Siempre positivo, nunca negativo

Siempre positivo, nunca negativo

El otro día, en una comida con varias personas, surgió en la conversación el tema de la importancia del optimismo y de mantener una «actitud positiva» ante las sorpresas y baches de la vida. Y de repente algo dentro se me revolvió y me encontré matizando algo que, en principio, parecería una de esas verdades incuestionables. Por tener, hasta cuenta con su refrán, «al mal tiempo buena cara». La idea en los últimos tiempos se ha visto reforzada por teorías como la de la atracción positiva.

En el Eneagrama de la personalidad existe un tipo, el número 7, al que se le suele describir como el entusiasta o el optimista. Los 7 buscan tanto la felicidad, la diversión y el bienestar que su defecto radica precisamente en su tendencia a la superficialidad y en la incapacidad para enfrentar y resolver los problemas. Lo habitual es que huyan de ellos en busca de una nueva fuente de diversión.
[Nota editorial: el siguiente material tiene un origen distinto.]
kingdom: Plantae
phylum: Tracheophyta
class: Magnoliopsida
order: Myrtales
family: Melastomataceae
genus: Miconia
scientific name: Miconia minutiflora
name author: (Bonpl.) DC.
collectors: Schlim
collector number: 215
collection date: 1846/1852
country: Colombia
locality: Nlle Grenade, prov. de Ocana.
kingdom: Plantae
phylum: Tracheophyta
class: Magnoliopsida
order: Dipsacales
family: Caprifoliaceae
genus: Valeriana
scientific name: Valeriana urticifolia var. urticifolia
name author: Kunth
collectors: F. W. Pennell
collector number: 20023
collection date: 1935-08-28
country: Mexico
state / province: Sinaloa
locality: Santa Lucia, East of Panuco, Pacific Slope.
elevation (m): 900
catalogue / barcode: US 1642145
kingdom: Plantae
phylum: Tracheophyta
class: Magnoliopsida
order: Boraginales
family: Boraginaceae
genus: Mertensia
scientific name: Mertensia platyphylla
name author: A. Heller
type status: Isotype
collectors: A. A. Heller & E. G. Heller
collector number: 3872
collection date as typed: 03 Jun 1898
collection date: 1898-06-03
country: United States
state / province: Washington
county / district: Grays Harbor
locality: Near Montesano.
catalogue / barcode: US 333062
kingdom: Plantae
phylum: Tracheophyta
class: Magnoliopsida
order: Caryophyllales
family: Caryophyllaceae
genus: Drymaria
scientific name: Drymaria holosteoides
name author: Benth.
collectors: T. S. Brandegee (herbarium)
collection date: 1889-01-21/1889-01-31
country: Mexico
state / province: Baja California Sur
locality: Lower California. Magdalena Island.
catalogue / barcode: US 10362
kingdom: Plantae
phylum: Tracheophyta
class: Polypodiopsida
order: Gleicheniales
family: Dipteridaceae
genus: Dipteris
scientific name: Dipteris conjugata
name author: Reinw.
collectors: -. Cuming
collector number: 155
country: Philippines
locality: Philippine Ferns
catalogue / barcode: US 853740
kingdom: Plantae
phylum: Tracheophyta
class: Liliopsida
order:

No cuestiono la importancia de una actitud positiva, o más bien diría constructiva, ante la vida. Pero creo que, si se abusa de ella, o se malinterpreta, también conduce a una actitud evasiva y de irreflexión. A menudo veo que se acude al optimismo como una estrategia para no sufrir, y en consecuencia, no se crece. Pero si hacemos una encuesta informal a nuestro alrededor, veremos que las grandes decisiones, los grandes cambios en nuestras vidas casi siempre tienen su origen en situaciones duras, y ocurren y son posibles porque antes lo pasamos mal. Ese malestar, o ese sufrimiento, es el que hace tambalear nuestras estructuras vitales, nos obliga a replantearnos lo que antes parecía implanteable y luego propicia un cambio. Por eso, la próxima vez que llegue un golpe mal dado, en lugar de buscar el «siempre positivo, nunca negativo», probablemente lo más adecuado sea aceptarlo, contactar primero con lo que sentimos, en lugar de resistirnos, y después recapacitar. Pasémoslo un poquito mal para luego pasarlo mejor.